# Zefal Raider Rear Rack



## Bonkers (Jul 29, 2009)

Howdy folks.

I'm curious if anyone has any experience with this rack. With no real experience with touring or racks, and after doing some research, it seems to be a good, versatile rack. The dogleg strut appears to be a good design to allow panniers to be mounted father back to avoid heel and derailleur clearance. See the URL below.

https://www.amazon.com/gp/product/B001NPT840










I've also looked at the Madison Summit (UK), Topeak Super Tourist DX (no height or width adjustment on seat stay brackets), Massload CL-476, Axioms, Tubus ($$).

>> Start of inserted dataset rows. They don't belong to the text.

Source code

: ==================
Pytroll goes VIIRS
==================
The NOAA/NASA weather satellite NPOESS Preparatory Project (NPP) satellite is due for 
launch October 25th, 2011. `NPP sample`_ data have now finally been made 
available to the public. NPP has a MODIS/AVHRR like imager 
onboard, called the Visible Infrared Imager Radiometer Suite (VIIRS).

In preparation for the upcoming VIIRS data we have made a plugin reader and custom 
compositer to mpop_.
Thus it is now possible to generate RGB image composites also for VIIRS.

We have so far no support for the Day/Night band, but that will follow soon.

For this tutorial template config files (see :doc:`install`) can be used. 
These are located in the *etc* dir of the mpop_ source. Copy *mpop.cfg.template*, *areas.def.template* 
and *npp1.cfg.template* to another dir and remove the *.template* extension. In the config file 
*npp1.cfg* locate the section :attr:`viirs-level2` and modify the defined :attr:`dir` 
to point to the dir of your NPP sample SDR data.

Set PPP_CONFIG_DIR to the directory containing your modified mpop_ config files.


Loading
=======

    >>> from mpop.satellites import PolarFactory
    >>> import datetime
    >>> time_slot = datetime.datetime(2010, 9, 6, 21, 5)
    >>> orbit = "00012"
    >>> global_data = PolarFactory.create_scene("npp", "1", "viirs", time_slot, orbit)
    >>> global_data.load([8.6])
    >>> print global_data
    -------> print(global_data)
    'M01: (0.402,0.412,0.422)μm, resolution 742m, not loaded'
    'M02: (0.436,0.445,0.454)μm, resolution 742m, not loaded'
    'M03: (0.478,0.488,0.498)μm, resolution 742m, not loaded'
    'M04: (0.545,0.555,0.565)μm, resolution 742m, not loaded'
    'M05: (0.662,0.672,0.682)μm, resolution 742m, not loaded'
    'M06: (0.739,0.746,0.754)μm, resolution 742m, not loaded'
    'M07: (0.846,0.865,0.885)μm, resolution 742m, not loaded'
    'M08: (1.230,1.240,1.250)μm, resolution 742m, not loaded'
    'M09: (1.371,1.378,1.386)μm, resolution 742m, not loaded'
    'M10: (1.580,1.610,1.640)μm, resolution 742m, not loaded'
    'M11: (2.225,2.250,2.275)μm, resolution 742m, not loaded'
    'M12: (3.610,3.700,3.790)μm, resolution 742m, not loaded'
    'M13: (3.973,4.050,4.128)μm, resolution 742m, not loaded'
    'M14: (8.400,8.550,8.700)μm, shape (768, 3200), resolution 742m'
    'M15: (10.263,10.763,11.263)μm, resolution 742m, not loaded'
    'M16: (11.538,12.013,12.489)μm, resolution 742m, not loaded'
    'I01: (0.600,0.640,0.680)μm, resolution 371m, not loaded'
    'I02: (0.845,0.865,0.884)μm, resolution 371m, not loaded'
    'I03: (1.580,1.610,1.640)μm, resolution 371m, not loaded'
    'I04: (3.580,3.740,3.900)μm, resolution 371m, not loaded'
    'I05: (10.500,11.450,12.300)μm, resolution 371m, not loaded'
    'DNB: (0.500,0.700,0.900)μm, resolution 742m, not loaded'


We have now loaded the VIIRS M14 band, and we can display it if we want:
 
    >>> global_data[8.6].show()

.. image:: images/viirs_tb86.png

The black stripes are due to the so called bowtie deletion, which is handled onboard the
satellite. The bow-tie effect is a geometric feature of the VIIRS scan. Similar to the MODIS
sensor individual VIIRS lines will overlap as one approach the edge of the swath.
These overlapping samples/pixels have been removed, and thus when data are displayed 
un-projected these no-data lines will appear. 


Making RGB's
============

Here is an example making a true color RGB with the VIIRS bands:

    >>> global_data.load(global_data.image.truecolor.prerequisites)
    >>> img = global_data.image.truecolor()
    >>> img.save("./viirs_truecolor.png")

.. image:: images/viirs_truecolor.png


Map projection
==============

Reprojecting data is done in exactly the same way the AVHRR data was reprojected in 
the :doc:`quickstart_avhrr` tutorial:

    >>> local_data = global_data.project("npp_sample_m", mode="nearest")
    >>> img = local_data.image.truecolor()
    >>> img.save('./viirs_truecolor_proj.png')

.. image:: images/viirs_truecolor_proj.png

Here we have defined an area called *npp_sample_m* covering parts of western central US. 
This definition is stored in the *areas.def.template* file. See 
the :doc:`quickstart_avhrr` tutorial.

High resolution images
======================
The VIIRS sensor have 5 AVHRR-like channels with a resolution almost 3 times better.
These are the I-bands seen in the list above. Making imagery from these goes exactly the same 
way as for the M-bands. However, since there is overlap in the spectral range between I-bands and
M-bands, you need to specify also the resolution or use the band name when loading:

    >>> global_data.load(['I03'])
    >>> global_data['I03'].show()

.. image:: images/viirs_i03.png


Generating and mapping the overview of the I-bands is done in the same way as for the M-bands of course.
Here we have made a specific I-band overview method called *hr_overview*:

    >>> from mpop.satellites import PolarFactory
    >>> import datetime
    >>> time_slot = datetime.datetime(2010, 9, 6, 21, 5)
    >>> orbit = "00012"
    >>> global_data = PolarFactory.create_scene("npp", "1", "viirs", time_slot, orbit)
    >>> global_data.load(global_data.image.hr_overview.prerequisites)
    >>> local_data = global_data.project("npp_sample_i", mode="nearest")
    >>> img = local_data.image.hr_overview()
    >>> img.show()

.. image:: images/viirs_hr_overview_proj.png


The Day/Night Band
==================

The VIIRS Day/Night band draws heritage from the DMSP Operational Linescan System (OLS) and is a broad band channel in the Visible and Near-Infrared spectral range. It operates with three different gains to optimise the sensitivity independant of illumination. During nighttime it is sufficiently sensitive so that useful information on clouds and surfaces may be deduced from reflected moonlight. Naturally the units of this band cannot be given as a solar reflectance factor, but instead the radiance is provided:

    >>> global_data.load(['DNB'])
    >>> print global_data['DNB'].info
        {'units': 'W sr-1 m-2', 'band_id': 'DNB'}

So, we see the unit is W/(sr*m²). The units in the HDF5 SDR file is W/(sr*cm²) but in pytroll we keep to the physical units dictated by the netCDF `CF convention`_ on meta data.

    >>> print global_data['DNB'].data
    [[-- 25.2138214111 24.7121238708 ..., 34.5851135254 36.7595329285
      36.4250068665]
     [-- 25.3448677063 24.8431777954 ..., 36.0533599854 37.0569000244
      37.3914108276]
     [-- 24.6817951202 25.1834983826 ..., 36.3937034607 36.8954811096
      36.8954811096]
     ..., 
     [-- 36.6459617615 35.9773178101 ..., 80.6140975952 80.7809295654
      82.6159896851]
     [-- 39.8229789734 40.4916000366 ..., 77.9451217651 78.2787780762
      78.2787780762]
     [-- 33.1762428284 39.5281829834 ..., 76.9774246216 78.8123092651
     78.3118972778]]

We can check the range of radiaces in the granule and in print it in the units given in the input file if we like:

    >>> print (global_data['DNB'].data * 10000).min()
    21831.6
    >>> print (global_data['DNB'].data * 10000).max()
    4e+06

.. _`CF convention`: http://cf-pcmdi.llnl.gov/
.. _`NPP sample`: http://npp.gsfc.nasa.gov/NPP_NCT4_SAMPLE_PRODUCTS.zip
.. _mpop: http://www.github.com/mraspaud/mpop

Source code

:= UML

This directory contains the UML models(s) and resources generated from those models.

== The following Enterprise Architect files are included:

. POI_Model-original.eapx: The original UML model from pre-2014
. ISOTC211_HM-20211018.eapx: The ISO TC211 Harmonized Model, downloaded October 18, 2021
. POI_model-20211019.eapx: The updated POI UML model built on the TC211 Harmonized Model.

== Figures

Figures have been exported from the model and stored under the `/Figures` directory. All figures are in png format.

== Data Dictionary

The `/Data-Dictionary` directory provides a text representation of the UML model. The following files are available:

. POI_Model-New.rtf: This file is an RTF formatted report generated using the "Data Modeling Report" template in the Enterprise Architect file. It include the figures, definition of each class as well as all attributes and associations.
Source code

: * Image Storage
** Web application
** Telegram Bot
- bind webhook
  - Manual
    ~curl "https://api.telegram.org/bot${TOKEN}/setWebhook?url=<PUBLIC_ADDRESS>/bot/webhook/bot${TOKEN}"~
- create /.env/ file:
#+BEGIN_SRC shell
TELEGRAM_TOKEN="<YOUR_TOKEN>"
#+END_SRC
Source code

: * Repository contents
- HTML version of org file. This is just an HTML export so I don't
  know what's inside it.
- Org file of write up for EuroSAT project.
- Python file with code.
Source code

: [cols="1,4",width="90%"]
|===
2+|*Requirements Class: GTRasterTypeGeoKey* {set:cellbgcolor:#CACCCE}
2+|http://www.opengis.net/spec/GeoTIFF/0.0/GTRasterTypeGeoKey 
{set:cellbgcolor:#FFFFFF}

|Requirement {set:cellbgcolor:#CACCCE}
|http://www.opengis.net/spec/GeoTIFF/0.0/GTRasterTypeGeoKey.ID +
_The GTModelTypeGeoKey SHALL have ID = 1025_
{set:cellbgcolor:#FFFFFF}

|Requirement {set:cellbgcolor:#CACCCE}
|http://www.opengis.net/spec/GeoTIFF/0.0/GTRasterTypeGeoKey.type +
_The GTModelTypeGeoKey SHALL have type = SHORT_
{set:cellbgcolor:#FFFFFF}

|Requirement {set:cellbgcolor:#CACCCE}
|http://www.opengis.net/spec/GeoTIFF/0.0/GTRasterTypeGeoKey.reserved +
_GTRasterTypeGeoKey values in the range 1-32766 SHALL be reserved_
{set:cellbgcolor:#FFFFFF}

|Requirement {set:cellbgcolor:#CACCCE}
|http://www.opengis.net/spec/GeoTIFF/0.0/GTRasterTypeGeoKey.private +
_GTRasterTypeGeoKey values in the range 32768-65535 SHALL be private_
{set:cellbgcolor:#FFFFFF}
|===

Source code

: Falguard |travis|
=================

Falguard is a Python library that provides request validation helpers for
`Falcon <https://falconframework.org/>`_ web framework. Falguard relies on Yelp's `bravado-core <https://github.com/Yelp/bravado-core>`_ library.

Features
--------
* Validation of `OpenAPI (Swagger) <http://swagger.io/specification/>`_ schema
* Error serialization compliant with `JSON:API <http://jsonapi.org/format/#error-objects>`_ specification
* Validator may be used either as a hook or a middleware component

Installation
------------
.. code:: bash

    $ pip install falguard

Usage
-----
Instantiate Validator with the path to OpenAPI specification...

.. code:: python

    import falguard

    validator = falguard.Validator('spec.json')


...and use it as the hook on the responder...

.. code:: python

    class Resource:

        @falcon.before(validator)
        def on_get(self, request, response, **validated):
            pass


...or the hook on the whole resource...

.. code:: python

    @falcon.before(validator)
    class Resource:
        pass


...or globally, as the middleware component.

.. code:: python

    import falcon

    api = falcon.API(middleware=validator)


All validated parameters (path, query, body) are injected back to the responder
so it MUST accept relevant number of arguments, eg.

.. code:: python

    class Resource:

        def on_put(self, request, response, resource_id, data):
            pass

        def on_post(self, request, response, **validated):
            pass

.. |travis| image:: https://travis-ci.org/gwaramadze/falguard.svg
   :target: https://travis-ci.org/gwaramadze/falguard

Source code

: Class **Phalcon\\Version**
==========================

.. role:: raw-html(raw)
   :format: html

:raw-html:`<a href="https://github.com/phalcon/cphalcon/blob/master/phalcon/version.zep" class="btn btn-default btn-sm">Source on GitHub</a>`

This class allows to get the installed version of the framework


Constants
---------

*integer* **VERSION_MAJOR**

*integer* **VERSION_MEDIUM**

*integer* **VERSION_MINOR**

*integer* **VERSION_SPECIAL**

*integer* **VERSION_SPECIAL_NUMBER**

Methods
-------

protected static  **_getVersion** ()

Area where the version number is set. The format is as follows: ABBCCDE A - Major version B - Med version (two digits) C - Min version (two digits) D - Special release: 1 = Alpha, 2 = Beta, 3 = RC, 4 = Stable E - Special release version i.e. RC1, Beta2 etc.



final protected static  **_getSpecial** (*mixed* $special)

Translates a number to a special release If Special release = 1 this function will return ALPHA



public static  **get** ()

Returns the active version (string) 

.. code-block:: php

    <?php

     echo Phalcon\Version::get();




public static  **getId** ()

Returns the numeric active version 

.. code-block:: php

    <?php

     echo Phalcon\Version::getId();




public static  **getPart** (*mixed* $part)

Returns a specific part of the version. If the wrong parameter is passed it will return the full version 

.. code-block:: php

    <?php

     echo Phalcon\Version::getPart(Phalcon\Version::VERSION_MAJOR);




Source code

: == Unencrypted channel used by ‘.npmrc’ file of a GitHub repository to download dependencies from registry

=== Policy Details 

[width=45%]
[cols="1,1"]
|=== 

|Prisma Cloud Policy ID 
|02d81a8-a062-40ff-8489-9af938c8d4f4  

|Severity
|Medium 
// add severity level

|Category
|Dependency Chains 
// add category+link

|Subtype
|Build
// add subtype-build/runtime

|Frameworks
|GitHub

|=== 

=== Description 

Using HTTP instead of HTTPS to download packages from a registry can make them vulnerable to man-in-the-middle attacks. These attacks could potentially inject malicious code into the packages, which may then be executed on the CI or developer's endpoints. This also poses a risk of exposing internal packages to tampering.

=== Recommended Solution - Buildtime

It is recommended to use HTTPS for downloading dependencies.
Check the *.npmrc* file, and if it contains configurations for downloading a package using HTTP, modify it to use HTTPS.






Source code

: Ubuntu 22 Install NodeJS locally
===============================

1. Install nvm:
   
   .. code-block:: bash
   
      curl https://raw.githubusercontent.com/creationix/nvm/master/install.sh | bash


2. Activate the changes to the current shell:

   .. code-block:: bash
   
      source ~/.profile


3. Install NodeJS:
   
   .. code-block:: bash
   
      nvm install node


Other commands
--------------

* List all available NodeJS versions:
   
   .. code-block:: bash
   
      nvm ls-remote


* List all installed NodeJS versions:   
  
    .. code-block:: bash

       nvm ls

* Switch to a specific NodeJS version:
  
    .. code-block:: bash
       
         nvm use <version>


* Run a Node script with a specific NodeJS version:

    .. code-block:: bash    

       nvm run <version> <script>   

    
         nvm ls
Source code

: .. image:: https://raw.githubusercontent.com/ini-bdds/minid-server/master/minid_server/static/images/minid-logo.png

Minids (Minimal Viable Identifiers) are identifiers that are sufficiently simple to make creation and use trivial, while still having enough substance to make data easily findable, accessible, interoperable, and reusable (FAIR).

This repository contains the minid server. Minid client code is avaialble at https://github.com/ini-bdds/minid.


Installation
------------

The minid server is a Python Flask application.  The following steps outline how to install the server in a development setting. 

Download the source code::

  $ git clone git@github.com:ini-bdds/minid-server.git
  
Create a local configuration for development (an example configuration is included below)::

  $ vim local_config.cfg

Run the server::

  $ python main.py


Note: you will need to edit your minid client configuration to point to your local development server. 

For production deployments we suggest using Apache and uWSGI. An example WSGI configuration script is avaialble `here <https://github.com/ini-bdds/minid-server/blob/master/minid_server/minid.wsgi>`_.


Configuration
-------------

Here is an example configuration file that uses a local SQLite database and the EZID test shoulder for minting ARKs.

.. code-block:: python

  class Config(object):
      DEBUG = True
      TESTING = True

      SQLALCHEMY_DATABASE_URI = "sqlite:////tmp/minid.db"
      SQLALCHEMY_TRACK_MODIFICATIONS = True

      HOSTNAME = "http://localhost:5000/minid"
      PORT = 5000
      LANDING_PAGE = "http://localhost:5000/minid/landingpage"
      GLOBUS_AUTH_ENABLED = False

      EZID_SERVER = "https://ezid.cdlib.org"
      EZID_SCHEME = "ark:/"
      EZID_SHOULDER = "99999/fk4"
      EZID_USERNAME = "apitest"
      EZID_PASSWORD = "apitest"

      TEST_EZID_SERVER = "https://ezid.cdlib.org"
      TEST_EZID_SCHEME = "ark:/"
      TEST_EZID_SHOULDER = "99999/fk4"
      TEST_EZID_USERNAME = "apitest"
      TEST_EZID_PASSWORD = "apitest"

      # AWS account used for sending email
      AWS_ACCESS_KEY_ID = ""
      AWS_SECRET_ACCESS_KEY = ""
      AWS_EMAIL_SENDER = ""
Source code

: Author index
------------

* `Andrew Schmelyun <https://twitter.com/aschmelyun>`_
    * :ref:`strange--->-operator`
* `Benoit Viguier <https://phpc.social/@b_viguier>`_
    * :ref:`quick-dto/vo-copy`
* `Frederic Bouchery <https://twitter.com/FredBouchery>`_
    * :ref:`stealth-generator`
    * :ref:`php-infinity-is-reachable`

This will be mounted on a 2010 Specialized Tricross (49cm) and a rack top bag used at all times. Main use will be commuting with no real touring aspirations at this time

Should I be concerned with the height of the dogleg since the 49 will have a shorter chain stay?
What about derailleur interference?
Any other models to consider?
Am I missing something?

Any other suggestions or pointers are welcome.

Thanks,

David


----------



## rodar y rodar (Jul 20, 2007)

Height of the dogleg? I don`t follow you. You mean the bottom tube that a pannier hooks to? If so, I don`t see how that could have anything to do with the CSs on your bike and I don`t see how there would be any problems with derailler interference. I haven`t used that rack or any other Zefal products, but my understanding is that they have a good rep. If you aren`t in a hurry, you may as well give it a shot. If you don`t have time to order, wait, return, order again, I`d say to try to find one locally so you can see exactly what you`re getting. The picture on Amazon doesn`t show much. As for other racks, the various Blackburn models are plain and simple sturdy stuff in about the same price range as that Zefal in case you happen to run into one close to home.


----------



## Bonkers (Jul 29, 2009)

rodar y rodar said:


> Height of the dogleg? I don`t follow you.


I was concerned with the low height of the top tube of the dog leg interfering with the derailleur, if used with large panniers.

I decided to go with the Tortec Expedition, but the Zefal does seem like a quality rack.

Thanks for the info.


----------